• DOCUMENT TEXT
*** Block opens ***

In the Book of Wisdom, the devil is represented as the one who brought death into the world.[31] The Second Book of Enoch contains references to a Watcher angel called Satanael,[32] describing him as the prince of the Grigori who was cast out of heaven[33] and an evil spirit who knew the difference between what was "righteous" and "sinful".[34]

In the Book of Jubilees, Satan rules over a host of angels.[35] Mastema, who induced God to test Abraham through the sacrifice of Isaac, is identical with Satan in both name and nature.[36] The Book of Enoch contains references to Sathariel, thought also to be Sataniel and Satan'el. The similar spellings mirror that of his angelic brethren Michael, Raphael, Uriel and Gabriel, previous to his expulsion from Heaven.

*** Block closes ***

(Collected data)
*** Block opens ***

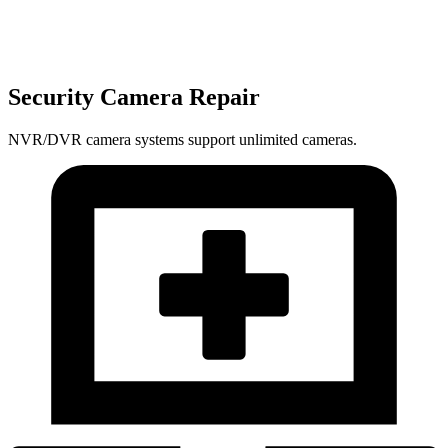
Security Camera Repair
NVR/DVR camera systems support unlimited cameras.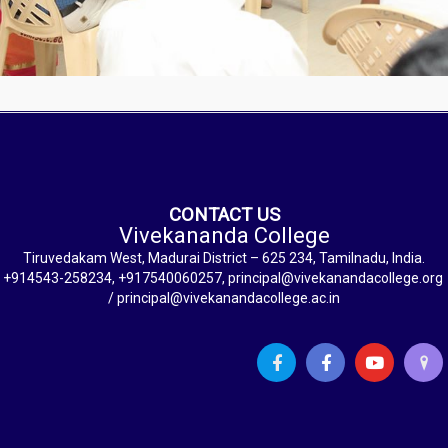
CONTACT US
Vivekananda College
Tiruvedakam West, Madurai District – 625 234, Tamilnadu, India.
+914543-258234, +917540060257, principal@vivekanandacollege.org
/ principal@vivekanandacollege.ac.in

*** Block closes ***

• TASKS
1. Copy the passage on Satan, starting at "In the Book of Wisdom, the" and ending at "expulsion from Heaven.", switching "Satanael" to "Satanail".
2. For each statement, answer yes or no according to the passage on Satan and quote the words that decide it: (a) In the Book of Jubilees, Satan rules over a host of angels. (b) The Book of Wisdom contains references to Sathariel. (c) Satanael is described as the prince of the Grigori.

• SOLUTIONS TO EACH TASK
1.
In the Book of Wisdom, the devil is represented as the one who brought death into the world.[31] The Second Book of Enoch contains references to a Watcher angel called Satanail,[32] describing him as the prince of the Grigori who was cast out of heaven[33] and an evil spirit who knew the difference between what was "righteous" and "sinful".[34]

In the Book of Jubilees, Satan rules over a host of angels.[35] Mastema, who induced God to test Abraham through the sacrifice of Isaac, is identical with Satan in both name and nature.[36] The Book of Enoch contains references to Sathariel, thought also to be Sataniel and Satan'el. The similar spellings mirror that of his angelic brethren Michael, Raphael, Uriel and Gabriel, previous to his expulsion from Heaven.

2.
(a) Yes: "In the Book of Jubilees, Satan rules over a host of angels."
(b) No: "The Book of Enoch contains references to Sathariel"
(c) Yes: "describing him as the prince of the Grigori who was cast out of heaven"